Current Affairs

An affecting account of four years in Israel and Palestine | Israel

The Pethan Makkanannan’s article has been affected at the time as a correspondent in Jerusalem over the past four years (I am worried about starting to find it normal. But I never did – what I learned as a correspondent in Jerusalem, the guardian, May 29). Her experience in feeling a “crazy cognitive dissonance” in Tel Aviv/Jaffa from seeing people “outside, doing Pilates, and walking, as if everything was fine-when I was only 50 km away, on the same MID extension, the open prison was exactly what I felt when I visited Jerusalem for the first time in 2018 after spending time in the West Bank.

I decided to take my young family there to explain to them as my Palestinian father grew up under the British state and know whether we could find the house that I lost in 1948. But I was also keen to make sure that my children had a balanced point of view and understand the entire story, and educate them about what the Jews went through.

I came from Jordan through Bethlehem and Ramallah, and I was not affected by the generosity of the Palestinians I met, despite living under very difficult circumstances, they were great hosts, and they called my family to chat and share cooked food at home. But access to Jerusalem from the Radda West BankWhere Palestinians are treated like livestock, which was formulated by the wall and multiple inspection points, was a great contrast. After walking a few steps away across the center of Jerusalem with its shiny stores, surrounded by people who live in the best of their lives, collapsed and cried in the injustice of everything.

He grew up in London, people sometimes tell me that they were on vacation Israel. “Were you?” They will ask. “It is great.” They did not know my background, but I left shocked because they only saw one aspect of it.
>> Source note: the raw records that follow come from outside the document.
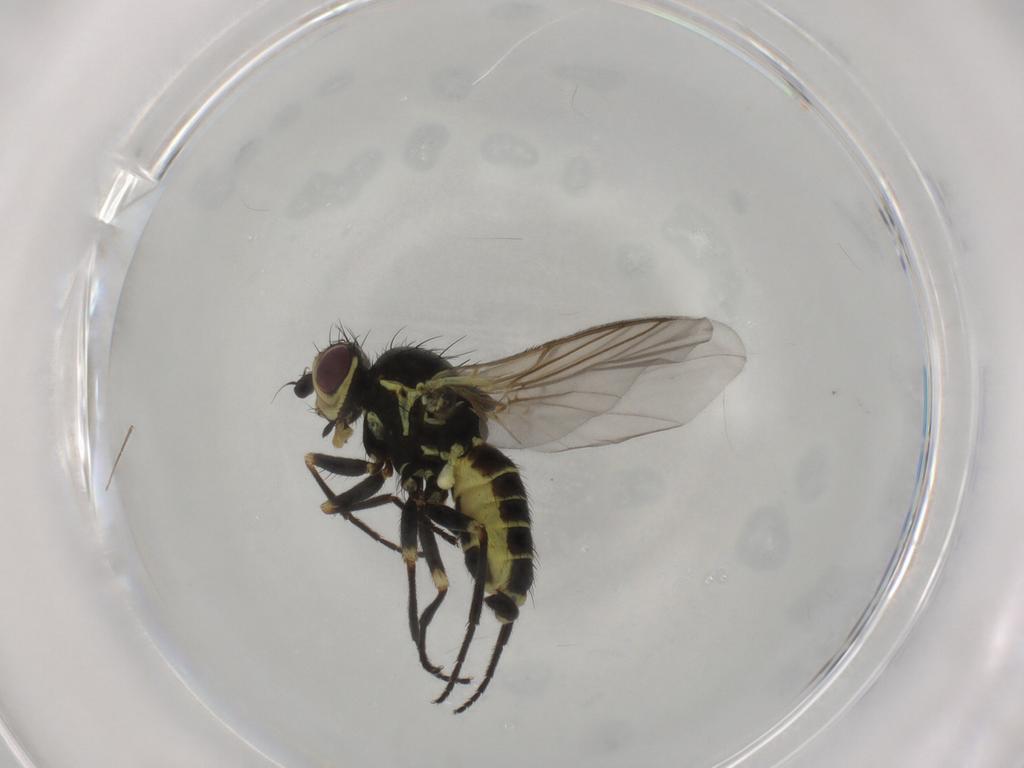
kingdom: Animalia
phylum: Arthropoda
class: Insecta
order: Diptera
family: Agromyzidae
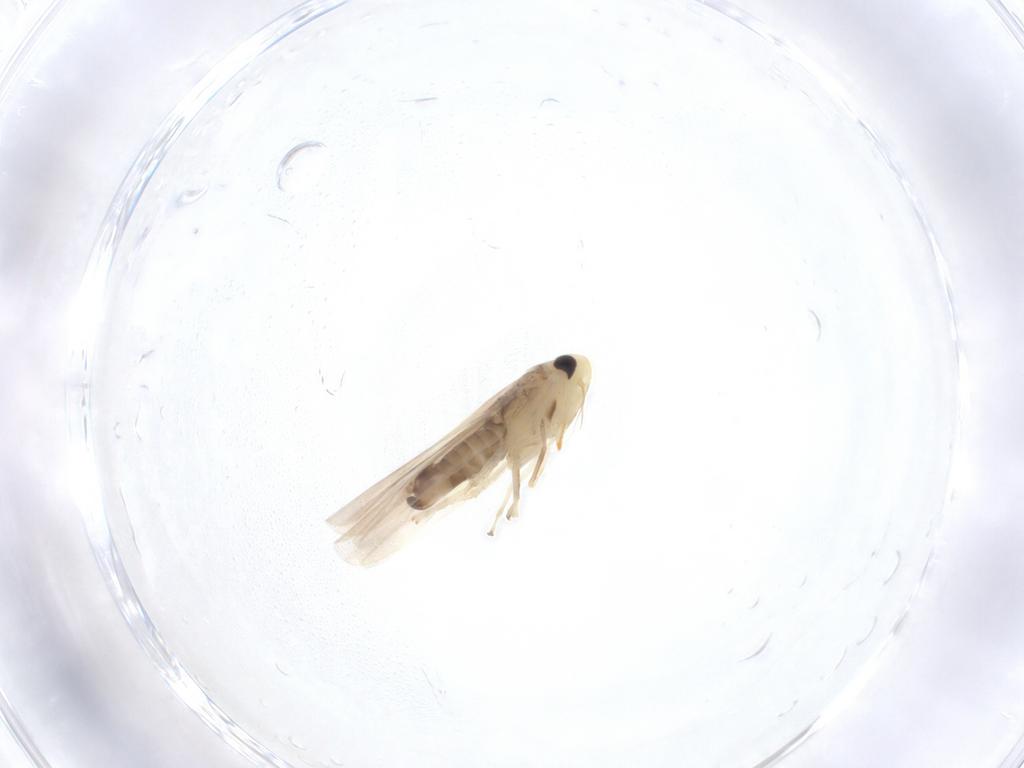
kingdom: Animalia
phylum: Arthropoda
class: Insecta
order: Hemiptera
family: Cicadellidae
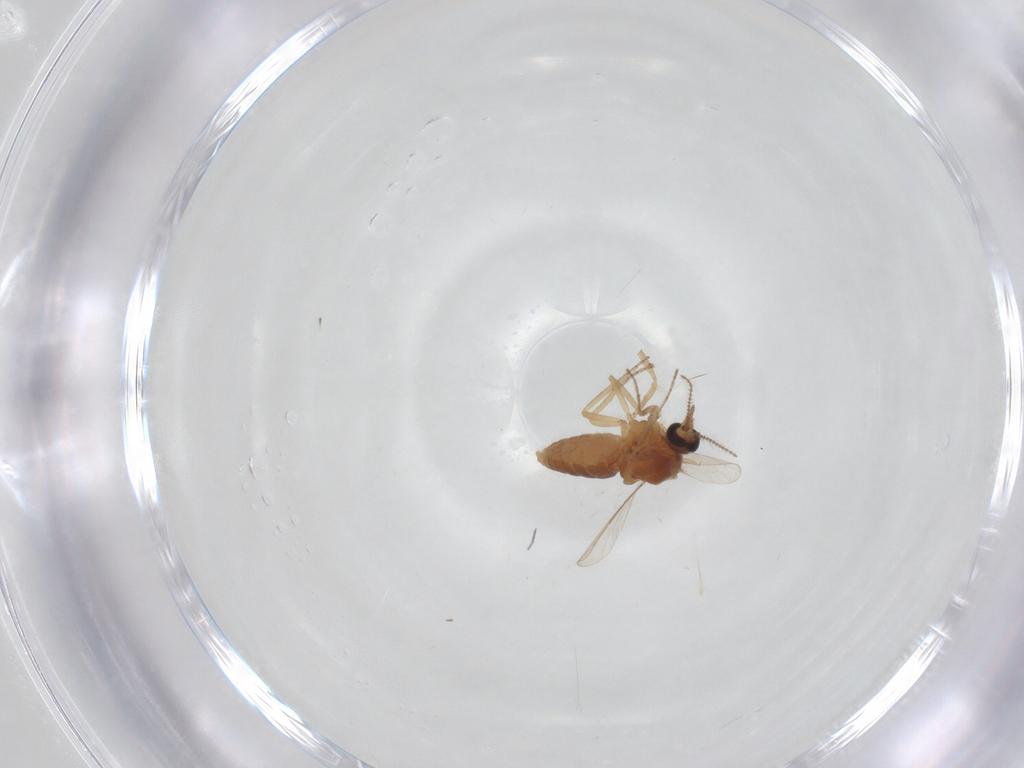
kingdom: Animalia
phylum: Arthropoda
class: Insecta
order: Diptera
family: Ceratopogonidae
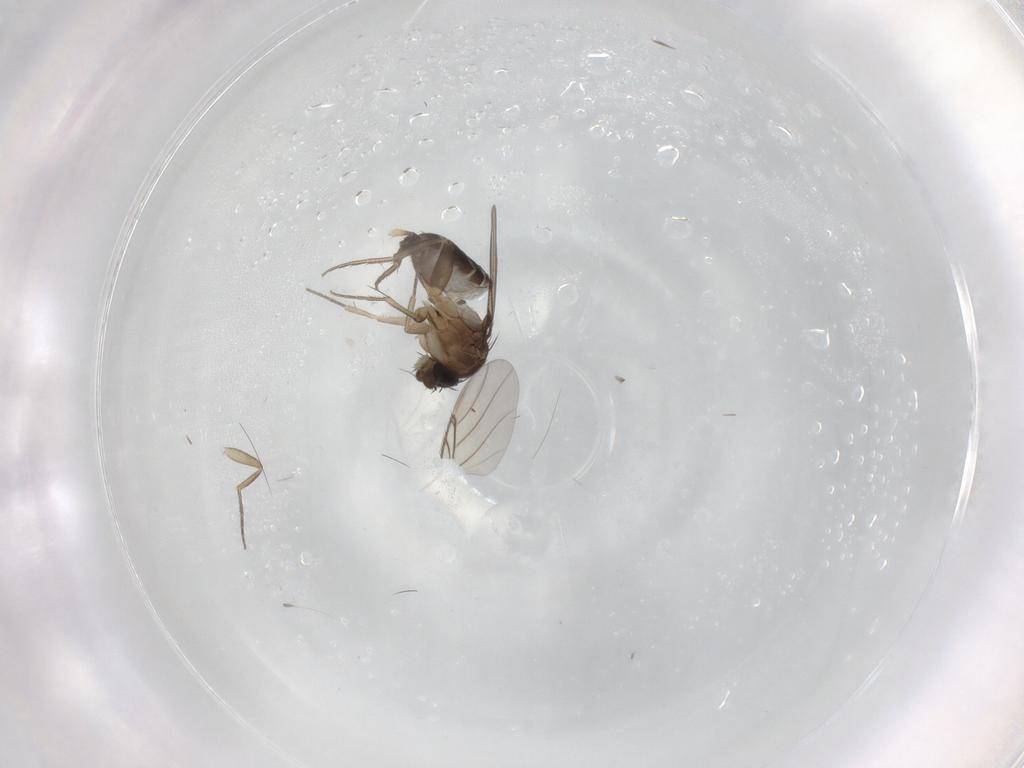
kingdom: Animalia
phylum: Arthropoda
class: Insecta
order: Diptera
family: Phoridae
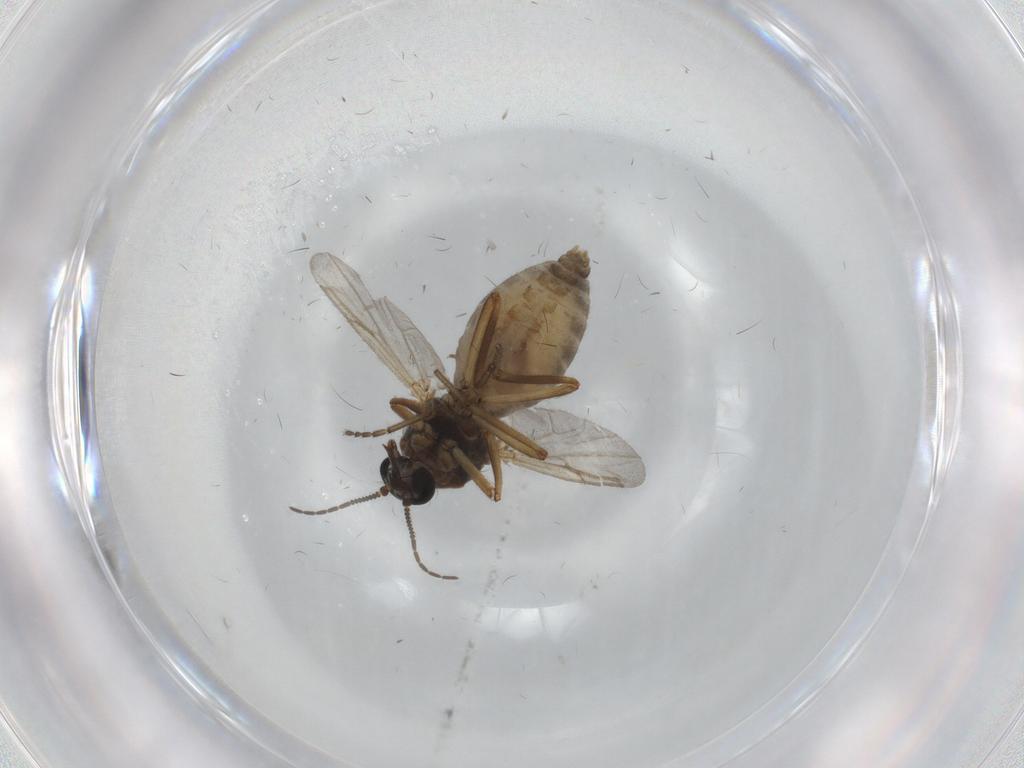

What I loved in Bethan’s article is that over the past four years, she overwhelmed herself in life there and deeply felt the sites of both Israelis and Palestinians. If we will achieve progress and reach a fair result, we must put ourselves in each other’s shoes and understand the depth of each other’s experiences.
Alexandra Lucas
London

Jonathan Friedland describes Hamas’s actions on October 7, 2023 as “slaughter”, while Israel’s bombing in Gaza has since then is just “killing” Palestinians (The biblical hatred overwhelms both sides in the Gaza conflict – and blind them to the mind, May 23). The difference in the anger that was filmed in these words reflects the lack of parity between an Israeli and Palestinian life that was at the heart of the conflict from the beginning.